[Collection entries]

--- START ---

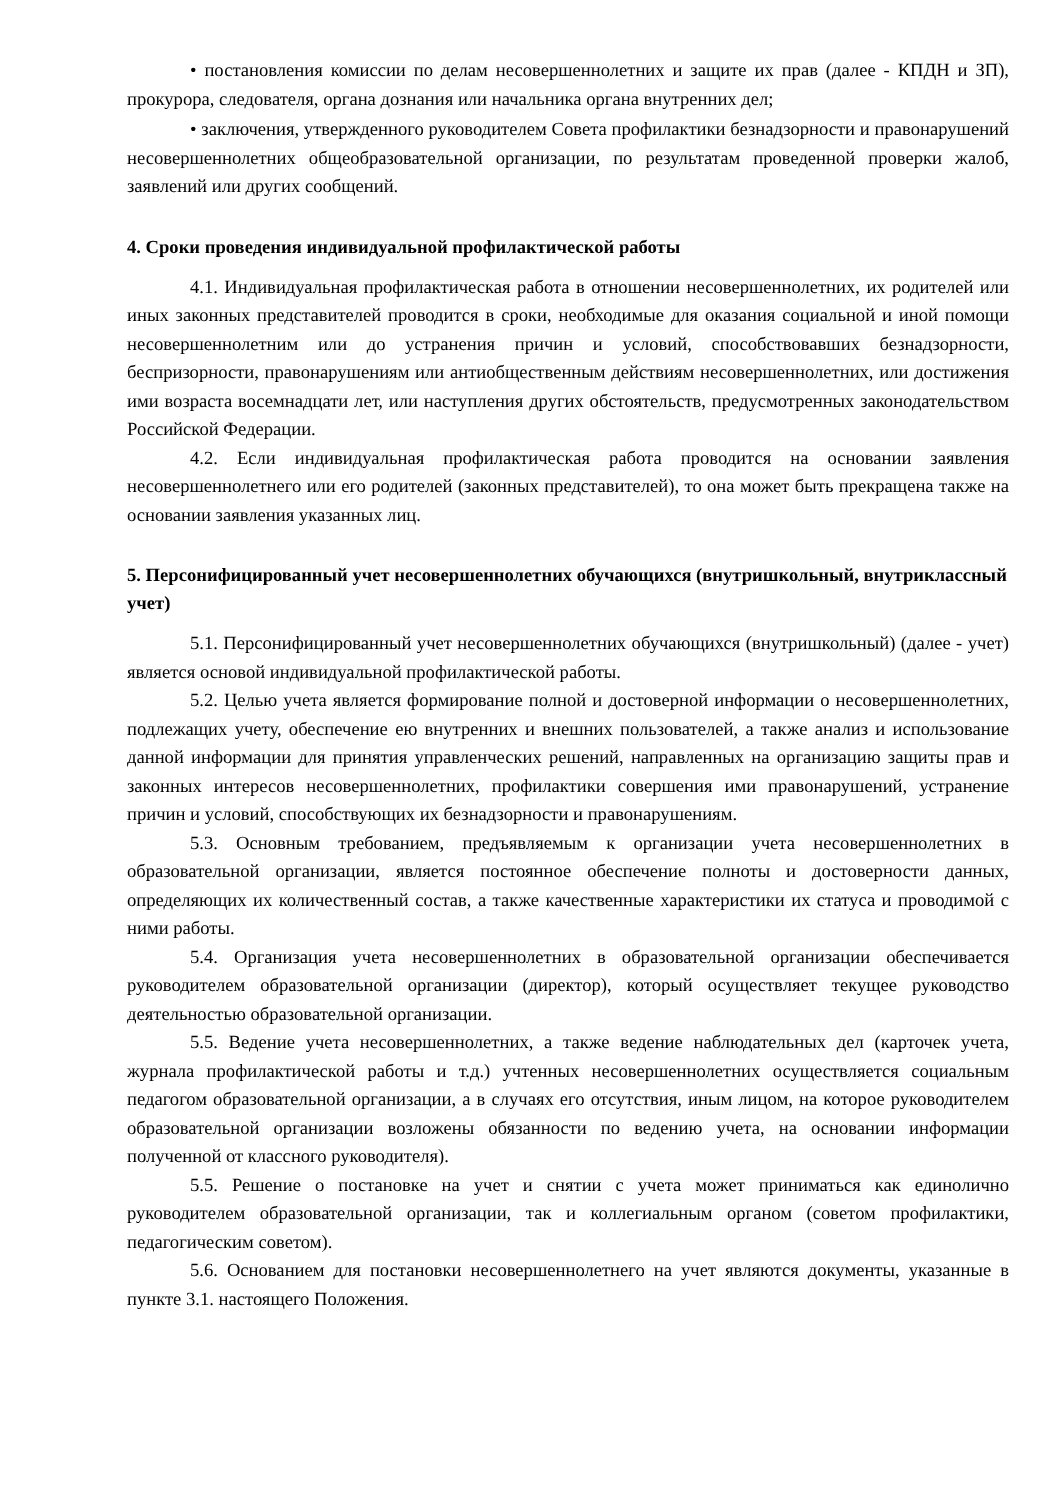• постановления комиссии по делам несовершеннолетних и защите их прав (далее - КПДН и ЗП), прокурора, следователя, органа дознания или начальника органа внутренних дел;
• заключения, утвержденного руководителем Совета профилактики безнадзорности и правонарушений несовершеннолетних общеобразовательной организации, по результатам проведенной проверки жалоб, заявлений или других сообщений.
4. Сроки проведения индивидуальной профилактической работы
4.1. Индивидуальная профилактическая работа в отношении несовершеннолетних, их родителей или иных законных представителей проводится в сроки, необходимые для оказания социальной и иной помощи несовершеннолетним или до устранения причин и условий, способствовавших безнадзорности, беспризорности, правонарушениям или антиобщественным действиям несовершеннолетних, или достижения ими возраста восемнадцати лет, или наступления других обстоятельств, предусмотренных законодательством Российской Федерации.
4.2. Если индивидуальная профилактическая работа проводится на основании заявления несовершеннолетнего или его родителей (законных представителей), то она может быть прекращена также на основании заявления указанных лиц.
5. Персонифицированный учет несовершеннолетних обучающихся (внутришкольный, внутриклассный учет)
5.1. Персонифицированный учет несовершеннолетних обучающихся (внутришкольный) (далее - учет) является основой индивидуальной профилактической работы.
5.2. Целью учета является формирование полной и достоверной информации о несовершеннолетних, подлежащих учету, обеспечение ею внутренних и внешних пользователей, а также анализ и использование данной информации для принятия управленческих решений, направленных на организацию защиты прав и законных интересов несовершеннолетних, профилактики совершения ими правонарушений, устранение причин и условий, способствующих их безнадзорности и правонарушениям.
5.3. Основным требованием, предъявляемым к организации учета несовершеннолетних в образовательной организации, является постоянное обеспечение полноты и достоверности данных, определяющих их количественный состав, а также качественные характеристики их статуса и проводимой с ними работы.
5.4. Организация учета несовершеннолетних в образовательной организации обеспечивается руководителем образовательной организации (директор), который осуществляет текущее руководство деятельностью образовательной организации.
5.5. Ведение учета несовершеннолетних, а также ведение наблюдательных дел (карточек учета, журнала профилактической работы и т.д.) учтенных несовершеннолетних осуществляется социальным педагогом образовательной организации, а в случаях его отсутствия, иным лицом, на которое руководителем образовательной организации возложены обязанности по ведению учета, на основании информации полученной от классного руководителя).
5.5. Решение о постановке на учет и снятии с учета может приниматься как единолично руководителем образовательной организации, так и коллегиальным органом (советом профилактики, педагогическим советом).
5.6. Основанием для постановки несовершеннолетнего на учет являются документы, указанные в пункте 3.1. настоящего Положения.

--- END ---
--- START ---

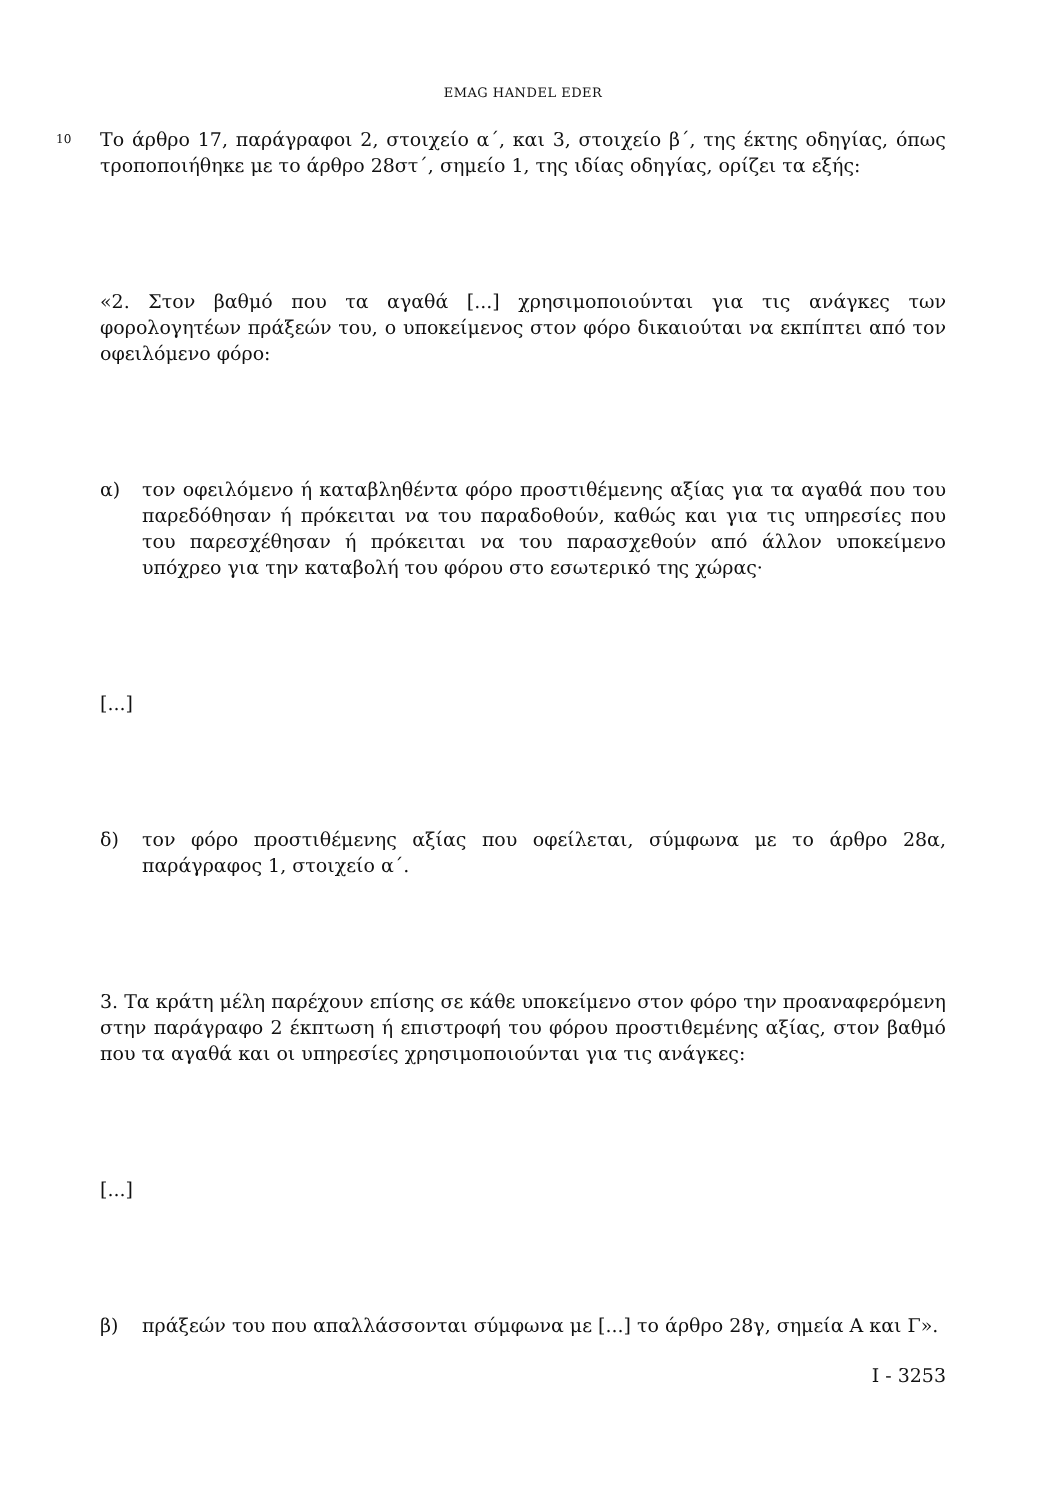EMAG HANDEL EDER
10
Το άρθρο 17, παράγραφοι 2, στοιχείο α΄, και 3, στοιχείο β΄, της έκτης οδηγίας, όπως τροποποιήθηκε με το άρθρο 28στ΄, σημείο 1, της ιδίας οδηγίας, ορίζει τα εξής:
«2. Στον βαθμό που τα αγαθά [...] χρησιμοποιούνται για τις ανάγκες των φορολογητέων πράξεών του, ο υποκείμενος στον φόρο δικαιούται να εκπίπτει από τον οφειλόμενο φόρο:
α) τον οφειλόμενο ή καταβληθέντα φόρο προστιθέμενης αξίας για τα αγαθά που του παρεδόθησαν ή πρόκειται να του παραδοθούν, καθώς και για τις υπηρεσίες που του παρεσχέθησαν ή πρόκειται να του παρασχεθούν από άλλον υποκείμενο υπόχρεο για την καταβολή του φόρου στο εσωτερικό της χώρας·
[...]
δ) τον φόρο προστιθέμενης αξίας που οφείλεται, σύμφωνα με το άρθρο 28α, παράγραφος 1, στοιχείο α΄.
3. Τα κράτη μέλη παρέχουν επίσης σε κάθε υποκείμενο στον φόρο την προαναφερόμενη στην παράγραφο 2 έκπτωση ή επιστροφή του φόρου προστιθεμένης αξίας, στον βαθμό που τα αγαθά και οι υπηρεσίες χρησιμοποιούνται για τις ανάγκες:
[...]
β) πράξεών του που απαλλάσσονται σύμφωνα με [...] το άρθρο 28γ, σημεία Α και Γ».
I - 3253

--- END ---

Instructions for the task.
Using the data above, count the lines that hold the string "несовершеннолетнего". Report the number and nothing else.

Answer space.
2